## Begin Reading passage

OutKast, Idlewild (August 22, 2006)
LaFace/Zomba Recording Company
Back in 1985, less than a year after the Purple Rain film and soundtrack album, Prince issued Around the World in a Day. A carelessly psychedelic pop detour from Purple Rain’s muscular arena rock, Around the World in a Day earned notices ranging from cautiously respectful to outright dismissive. Some reports called it Prince’s fuck off album, an attempt to bite the fans that fed him.
Over two decades later, music critics are using Prince’s Around the World in a Day and 1986’s Parade to describe OutKast’s Idlewild soundtrack, which drifts from funk-influenced hip-hop to jazzy, swing-era beats with the same nonchalance. As usual, Andre 3000 and Big Boi demonstrate an ear for melodic talents and natty rhythms as strong as any found on its prior classics. The album’s tone is all over the place, floating from angry rebukes against the pressures of success to sincere attempts at whimsy. Unevenly sequenced, it isn’t as concise as its world-beating epic, 2003’s Speakerboxxx/The Love Below.
2Mex & Life Rexall are $martyr, Money Symbol Martyrs (April 11, 2006)
$martyr’s Money Symbol Martyrs is 2Mex’s most accessible recording in years, one that eschews his avant-garde reputation. “I shake a lot of hands, but I don’t have a lot of friends/I’ve only been the man because of these melodic trends,” he raps on “3 Day Eviction Notice.” “Sometimes I feel like my heart’s been robbed/’Cause girls look at me like a part-time job/I might as well go deaf if death is certain/Instead of hearing that you left or it’s not working/It’s okay, I’m not good at family/But I shouldn’t be this lonely if I don’t have to be/Used to hope for my life to be perfect/Now I just walk around, wondering if I’m worth it.” 2Mex’s discography features plenty of memorably candid lyrics like these (including “I Didn’t Mean to Turn You On” from his great 2001 solo album B-Boys in Occupied Mexico). This time around, however, they’re spoken plainly, without the perplexingly quick cadence he used in the past. Life Rexall holds his own on the mike, too, but his real contribution is behind the boards, where he doles out thirteen tracks of hazy, sun-dappled beats. “Green Grass,” with its haunting sampled chorus “Playing in the green grass ambling, shade trees,” would be a sweet slice of LA pop if not for the thick bass drums pounding underneath it. “Money Doesn’t Matter” cruises along with phoenix-like horns reminiscent of Earth, Wind and Fire. Even darker tracks like “Full Court Pressure” are wrapped in an appealing blur of fuzzy psychedelic guitar. Cornerstone R.A.S.
DJ Shadow, The Outsider (September 19, 2006)

## End Reading passage
## Begin Supplied data

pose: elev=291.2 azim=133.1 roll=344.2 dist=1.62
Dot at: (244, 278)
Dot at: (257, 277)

## End Supplied data

Objectives ::
1. According to the album reviews, how many tracks of beats does Life Rexall provide on Money Symbol Martyrs?
2. Set down word for word the portion of the album reviews starting with "OutKast, Idlewild (August" and going on through "that fed him.".
The material above is separate from the album reviews.

Exercise responses ::
1. Thirteen.

2.
OutKast, Idlewild (August 22, 2006)
LaFace/Zomba Recording Company
Back in 1985, less than a year after the Purple Rain film and soundtrack album, Prince issued Around the World in a Day. A carelessly psychedelic pop detour from Purple Rain’s muscular arena rock, Around the World in a Day earned notices ranging from cautiously respectful to outright dismissive. Some reports called it Prince’s fuck off album, an attempt to bite the fans that fed him.